EXERCISE ::
The copy you return must match the listing word for word and carry no pictures.

RAW DATA ::
>>
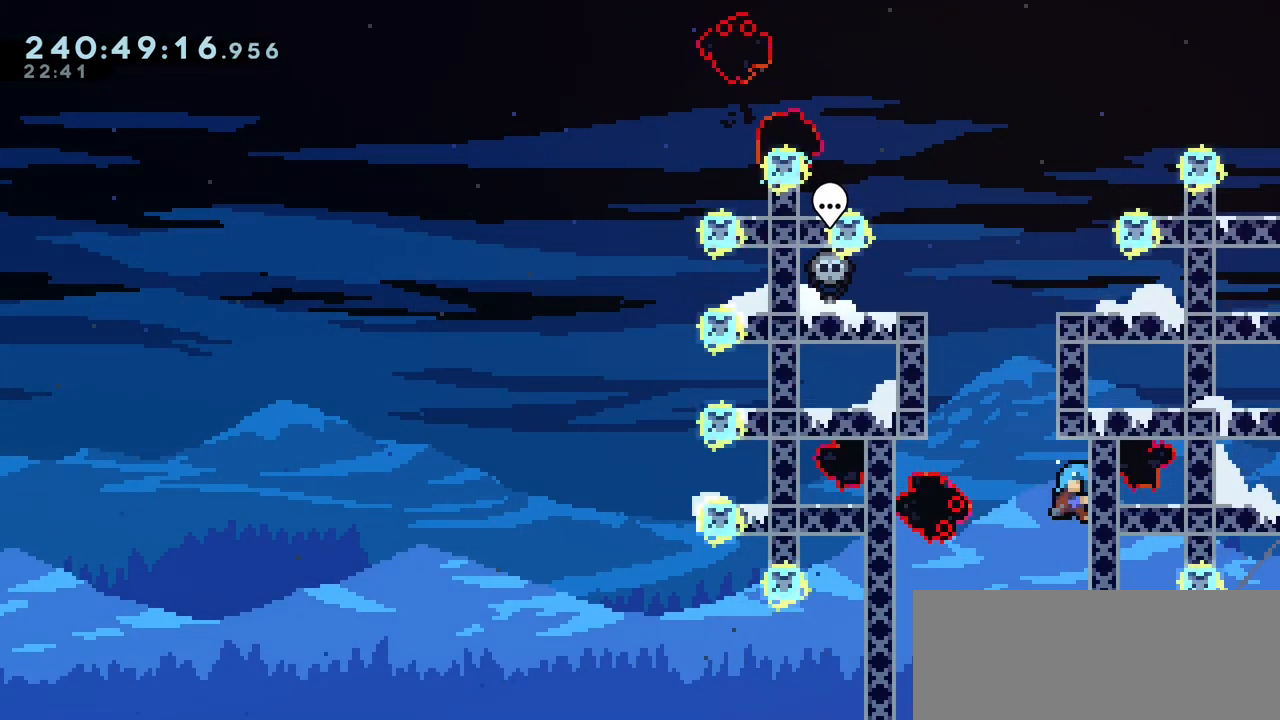
{"keys": ["grab", "jump2", "right"]}
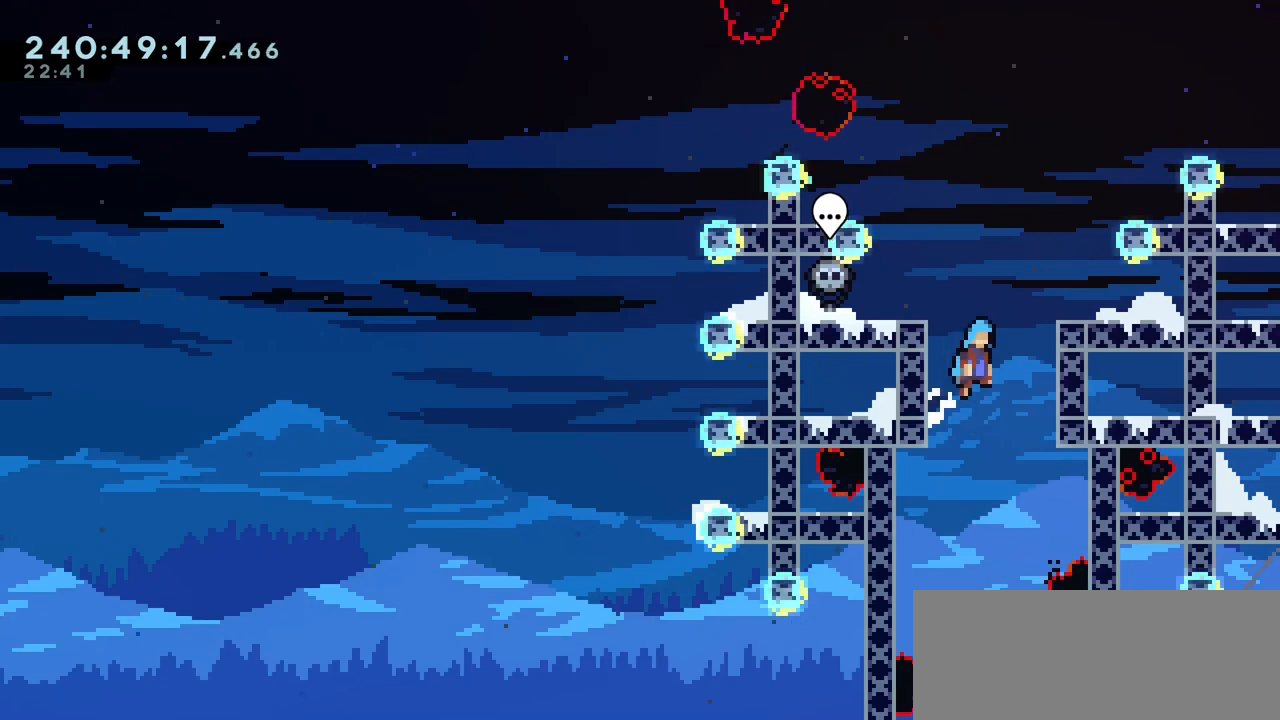
{"keys": ["grab", "jump2"], "events": [[250, "jump2", "up"], [283, "right", "up"], [467, "jump2", "down"]]}
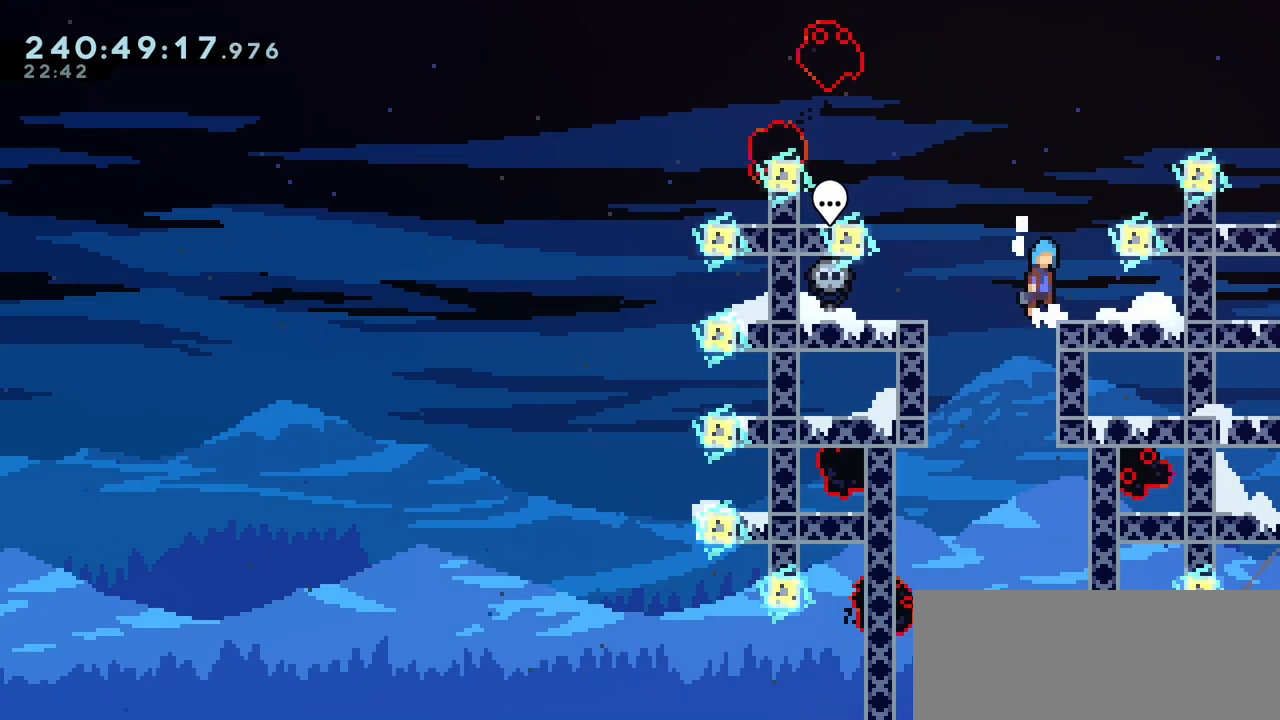
{"keys": ["grab", "jump2", "right", "up"], "events": [[17, "right", "down"], [50, "up", "down"], [267, "jump2", "up"], [383, "jump2", "down"]]}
<<
RESPONSE FOR THIS EXERCISE ::
{"keys": ["grab", "jump2", "right"]}
{"keys": ["grab", "jump2"], "events": [[250, "jump2", "up"], [283, "right", "up"], [467, "jump2", "down"]]}
{"keys": ["grab", "jump2", "right", "up"], "events": [[17, "right", "down"], [50, "up", "down"], [267, "jump2", "up"], [383, "jump2", "down"]]}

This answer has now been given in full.